Trecho do texto:
+---+
O vice-presidente da Comissão de Direito Eleitoral da Ordem dos Advogados do Brasil (OAB), Paulo Mello, defendeu à Coluna do CT que a decisão em 1ª instância que cassou a chapa de vereadores do Partido Social Democrático (PSD) de Palmas é definitiva, isto porque não foi apresentado recurso dentro do prazo legal. Conforme o profissional, o trânsito em julgado ocorreu já na segunda-feira, 3.
CÂMARA COM NOVA COMPOSIÇÃO
Especialista em direito eleitoral, Paulo Mello também fez o recálculo com a anulação dos votos do PSD e garante que haverá mudança na configuração da Câmara. Conforme o advogado, com o novo cenário, o União Brasil teria uma vaga a mais na distribuição das sobras. Contudo, o primeiro nesta lista, Léo da Saúde (UB), recebeu 1.309 votos, abaixo do critério mínimo de desempenho (20% do novo quociente – 1.381 votos). A vaga então passa para o Progressistas, que tem Nonatão da Quatro com 1.395 votos, acima do mínimo exigido. Com isso, o Juarez Rigol (PL) perderia o mandato. Na sequência, na última vaga, a vereadora Iolanda Castro (Republicanos) mantém o mandato, pois também atinge os 20% — com 1.712 votos.
+---+
Listagem de dados:
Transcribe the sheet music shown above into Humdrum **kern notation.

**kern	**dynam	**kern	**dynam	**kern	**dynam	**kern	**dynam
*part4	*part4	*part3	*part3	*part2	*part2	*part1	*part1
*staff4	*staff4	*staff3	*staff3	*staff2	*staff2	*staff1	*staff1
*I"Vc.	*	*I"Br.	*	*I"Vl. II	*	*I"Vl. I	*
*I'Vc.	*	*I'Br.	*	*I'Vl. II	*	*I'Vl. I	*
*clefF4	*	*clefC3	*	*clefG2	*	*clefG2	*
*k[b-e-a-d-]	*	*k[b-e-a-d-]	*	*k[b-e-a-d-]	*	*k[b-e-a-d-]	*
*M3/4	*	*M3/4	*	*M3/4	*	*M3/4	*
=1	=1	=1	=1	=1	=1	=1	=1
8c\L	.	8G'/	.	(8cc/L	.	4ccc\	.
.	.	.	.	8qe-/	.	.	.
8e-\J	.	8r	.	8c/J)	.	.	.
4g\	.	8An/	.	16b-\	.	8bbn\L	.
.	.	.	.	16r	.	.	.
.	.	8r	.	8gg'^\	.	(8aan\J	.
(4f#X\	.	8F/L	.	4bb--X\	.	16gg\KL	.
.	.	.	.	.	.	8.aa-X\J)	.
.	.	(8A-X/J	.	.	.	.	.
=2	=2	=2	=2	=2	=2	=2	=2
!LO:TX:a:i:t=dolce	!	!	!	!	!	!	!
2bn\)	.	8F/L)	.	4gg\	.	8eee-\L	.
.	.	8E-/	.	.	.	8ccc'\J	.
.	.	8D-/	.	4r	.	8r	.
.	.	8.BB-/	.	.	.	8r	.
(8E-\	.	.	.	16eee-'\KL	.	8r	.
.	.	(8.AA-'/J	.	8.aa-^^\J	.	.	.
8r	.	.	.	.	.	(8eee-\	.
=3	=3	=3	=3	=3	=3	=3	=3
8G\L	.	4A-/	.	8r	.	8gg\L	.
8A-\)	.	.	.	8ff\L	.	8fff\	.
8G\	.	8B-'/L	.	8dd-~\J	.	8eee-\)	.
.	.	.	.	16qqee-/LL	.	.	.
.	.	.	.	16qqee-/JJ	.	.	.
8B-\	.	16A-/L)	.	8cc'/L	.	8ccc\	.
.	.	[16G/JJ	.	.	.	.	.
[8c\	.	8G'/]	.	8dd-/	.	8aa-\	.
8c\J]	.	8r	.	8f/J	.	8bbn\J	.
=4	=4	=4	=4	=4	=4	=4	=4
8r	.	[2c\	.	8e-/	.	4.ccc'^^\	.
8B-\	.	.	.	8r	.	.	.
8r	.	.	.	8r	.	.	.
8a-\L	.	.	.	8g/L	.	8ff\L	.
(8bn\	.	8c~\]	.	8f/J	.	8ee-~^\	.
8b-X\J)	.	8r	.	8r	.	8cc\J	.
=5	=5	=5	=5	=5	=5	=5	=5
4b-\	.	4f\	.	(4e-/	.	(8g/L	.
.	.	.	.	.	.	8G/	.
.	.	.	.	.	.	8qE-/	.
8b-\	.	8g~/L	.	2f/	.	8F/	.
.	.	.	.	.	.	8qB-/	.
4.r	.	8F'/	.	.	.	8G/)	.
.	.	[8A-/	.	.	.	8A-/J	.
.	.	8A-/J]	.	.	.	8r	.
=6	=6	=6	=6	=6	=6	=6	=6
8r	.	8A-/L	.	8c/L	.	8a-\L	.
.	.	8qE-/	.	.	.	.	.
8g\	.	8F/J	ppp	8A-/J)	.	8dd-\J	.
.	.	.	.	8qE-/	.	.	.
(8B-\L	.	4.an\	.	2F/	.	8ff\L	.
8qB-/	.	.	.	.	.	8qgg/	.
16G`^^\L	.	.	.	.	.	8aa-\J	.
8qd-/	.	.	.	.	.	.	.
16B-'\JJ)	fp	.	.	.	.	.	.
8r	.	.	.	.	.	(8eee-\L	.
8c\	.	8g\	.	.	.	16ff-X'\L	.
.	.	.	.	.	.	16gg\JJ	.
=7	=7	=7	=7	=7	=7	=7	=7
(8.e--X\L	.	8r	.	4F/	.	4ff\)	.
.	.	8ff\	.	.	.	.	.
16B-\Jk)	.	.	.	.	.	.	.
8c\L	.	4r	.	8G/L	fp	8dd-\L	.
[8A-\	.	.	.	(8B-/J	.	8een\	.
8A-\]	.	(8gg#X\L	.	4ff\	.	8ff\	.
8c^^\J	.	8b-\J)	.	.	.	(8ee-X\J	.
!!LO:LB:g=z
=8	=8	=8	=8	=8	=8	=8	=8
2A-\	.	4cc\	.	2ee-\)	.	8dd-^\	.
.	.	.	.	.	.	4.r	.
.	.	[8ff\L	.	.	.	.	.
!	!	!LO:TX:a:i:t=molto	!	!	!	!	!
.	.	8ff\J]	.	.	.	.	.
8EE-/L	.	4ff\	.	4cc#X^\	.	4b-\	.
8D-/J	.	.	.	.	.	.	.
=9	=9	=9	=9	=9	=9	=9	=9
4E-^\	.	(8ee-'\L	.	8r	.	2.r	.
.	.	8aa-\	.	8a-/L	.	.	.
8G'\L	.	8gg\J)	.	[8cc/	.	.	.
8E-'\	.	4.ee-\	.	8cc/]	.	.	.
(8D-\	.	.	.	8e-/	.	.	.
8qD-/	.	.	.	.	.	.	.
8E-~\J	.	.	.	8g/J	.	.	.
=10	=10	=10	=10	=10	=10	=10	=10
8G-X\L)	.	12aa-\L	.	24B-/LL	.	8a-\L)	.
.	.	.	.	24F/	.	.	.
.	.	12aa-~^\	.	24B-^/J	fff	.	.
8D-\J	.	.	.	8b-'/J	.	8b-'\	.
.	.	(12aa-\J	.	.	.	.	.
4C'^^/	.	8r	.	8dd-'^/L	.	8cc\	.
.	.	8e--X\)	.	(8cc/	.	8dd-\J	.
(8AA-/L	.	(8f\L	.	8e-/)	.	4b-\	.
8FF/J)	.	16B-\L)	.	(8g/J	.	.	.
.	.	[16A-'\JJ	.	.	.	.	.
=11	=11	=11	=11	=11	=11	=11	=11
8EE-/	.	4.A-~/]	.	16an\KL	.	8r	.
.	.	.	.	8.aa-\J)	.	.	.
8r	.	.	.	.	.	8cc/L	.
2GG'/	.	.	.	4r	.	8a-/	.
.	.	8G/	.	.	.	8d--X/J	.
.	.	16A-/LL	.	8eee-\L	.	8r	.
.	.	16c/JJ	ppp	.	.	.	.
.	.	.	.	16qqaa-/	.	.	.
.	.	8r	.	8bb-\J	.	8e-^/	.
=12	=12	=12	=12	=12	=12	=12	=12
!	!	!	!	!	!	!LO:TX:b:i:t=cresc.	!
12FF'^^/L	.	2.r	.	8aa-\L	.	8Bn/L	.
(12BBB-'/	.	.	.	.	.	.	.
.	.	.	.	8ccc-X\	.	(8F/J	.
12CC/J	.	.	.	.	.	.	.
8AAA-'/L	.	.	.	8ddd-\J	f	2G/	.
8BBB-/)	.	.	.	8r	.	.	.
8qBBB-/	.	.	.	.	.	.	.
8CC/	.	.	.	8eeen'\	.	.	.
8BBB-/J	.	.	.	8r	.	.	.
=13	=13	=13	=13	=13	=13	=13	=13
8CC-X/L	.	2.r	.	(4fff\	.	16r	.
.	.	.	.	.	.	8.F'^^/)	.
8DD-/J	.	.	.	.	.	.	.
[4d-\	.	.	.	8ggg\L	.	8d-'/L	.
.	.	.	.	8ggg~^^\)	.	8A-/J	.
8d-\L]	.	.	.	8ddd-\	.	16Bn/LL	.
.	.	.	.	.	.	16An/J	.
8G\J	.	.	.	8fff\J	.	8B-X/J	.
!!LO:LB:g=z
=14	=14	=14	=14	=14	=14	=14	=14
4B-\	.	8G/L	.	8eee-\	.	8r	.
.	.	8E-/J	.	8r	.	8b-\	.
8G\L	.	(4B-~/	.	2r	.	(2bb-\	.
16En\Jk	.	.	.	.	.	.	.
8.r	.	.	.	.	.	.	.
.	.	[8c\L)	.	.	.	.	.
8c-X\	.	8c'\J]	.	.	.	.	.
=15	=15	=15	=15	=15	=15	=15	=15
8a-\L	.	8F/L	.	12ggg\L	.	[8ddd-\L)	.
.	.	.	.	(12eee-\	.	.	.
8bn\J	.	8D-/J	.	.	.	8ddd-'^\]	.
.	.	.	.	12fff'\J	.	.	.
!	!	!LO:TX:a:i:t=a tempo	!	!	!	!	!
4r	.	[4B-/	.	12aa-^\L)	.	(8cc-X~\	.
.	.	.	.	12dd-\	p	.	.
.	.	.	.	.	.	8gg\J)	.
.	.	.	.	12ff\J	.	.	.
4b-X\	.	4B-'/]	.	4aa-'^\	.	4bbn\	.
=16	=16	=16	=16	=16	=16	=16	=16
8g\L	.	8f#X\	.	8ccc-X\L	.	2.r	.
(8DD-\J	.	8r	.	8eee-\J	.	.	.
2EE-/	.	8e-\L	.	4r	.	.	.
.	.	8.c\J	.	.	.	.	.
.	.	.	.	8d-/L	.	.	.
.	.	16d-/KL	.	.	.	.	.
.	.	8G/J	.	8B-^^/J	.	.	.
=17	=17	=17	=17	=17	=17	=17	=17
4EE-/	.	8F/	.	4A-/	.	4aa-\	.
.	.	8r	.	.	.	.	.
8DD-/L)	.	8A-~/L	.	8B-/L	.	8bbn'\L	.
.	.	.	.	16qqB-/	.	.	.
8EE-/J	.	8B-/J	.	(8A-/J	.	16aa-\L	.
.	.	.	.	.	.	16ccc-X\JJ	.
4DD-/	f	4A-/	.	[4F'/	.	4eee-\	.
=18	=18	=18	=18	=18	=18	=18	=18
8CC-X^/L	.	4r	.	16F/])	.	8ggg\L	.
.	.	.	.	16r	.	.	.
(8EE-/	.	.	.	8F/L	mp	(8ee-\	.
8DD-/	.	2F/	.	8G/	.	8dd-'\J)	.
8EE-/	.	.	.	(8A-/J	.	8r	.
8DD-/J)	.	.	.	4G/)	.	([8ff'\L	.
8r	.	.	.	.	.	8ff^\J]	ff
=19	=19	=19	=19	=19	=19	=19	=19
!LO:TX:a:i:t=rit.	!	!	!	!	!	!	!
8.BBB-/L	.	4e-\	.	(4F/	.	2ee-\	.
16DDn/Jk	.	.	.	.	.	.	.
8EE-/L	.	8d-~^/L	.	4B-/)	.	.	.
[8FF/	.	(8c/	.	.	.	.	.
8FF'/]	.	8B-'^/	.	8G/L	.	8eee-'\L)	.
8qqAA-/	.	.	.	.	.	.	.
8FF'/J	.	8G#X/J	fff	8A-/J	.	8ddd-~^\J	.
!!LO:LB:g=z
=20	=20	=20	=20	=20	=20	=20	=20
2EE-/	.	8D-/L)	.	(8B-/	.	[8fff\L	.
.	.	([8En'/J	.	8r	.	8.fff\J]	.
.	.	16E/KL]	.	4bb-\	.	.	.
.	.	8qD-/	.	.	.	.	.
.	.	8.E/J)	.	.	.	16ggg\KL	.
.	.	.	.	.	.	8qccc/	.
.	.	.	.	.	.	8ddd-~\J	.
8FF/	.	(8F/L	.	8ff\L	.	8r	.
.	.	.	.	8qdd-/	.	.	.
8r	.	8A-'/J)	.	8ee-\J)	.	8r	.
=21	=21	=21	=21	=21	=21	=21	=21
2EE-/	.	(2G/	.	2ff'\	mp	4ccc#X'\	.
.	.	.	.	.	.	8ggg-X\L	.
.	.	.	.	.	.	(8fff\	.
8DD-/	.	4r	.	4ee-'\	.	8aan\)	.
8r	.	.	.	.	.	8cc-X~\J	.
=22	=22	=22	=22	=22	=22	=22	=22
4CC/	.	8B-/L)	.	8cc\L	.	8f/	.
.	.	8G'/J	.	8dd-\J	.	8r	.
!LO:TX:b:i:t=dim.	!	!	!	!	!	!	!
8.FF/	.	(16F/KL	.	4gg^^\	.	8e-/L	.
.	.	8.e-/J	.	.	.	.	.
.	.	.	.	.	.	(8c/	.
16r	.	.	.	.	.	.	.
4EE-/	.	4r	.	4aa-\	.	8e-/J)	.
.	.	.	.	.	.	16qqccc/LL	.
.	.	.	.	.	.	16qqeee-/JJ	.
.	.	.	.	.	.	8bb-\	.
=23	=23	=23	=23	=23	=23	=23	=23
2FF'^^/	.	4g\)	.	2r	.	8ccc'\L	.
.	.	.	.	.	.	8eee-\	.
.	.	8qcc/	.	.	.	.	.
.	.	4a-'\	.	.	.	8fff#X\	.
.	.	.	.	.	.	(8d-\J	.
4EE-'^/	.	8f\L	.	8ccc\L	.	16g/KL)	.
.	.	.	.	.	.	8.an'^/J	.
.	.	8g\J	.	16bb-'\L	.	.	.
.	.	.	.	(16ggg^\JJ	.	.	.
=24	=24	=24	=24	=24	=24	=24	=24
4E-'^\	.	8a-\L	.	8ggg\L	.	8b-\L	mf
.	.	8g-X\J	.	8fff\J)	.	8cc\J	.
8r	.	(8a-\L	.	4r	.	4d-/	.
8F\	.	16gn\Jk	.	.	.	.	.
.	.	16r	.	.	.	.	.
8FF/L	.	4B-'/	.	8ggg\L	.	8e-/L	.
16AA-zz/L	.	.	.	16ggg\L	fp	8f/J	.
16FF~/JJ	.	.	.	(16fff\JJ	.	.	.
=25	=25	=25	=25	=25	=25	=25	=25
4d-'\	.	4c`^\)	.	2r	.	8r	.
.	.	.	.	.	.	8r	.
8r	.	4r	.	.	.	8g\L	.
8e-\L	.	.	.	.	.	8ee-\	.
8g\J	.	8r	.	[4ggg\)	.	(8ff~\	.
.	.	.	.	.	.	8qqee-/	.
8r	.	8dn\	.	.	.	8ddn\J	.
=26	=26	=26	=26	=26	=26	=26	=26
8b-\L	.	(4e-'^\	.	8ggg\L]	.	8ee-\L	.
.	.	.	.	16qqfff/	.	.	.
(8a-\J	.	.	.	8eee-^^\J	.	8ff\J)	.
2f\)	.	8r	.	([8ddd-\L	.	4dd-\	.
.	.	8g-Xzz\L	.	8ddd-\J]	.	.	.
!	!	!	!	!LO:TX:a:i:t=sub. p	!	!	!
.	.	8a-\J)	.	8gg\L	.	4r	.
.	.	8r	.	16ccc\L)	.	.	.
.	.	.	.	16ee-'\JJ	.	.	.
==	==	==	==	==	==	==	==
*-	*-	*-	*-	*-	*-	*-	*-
+---+
Tarefa: Liste todos os partidos políticos citados no texto sobre a cassação da chapa do PSD em Palmas, na ordem em que aparecem pela primeira vez.

Solução:
1. Partido Social Democrático (PSD)
2. União Brasil (UB)
3. Progressistas
4. PL
5. Republicanos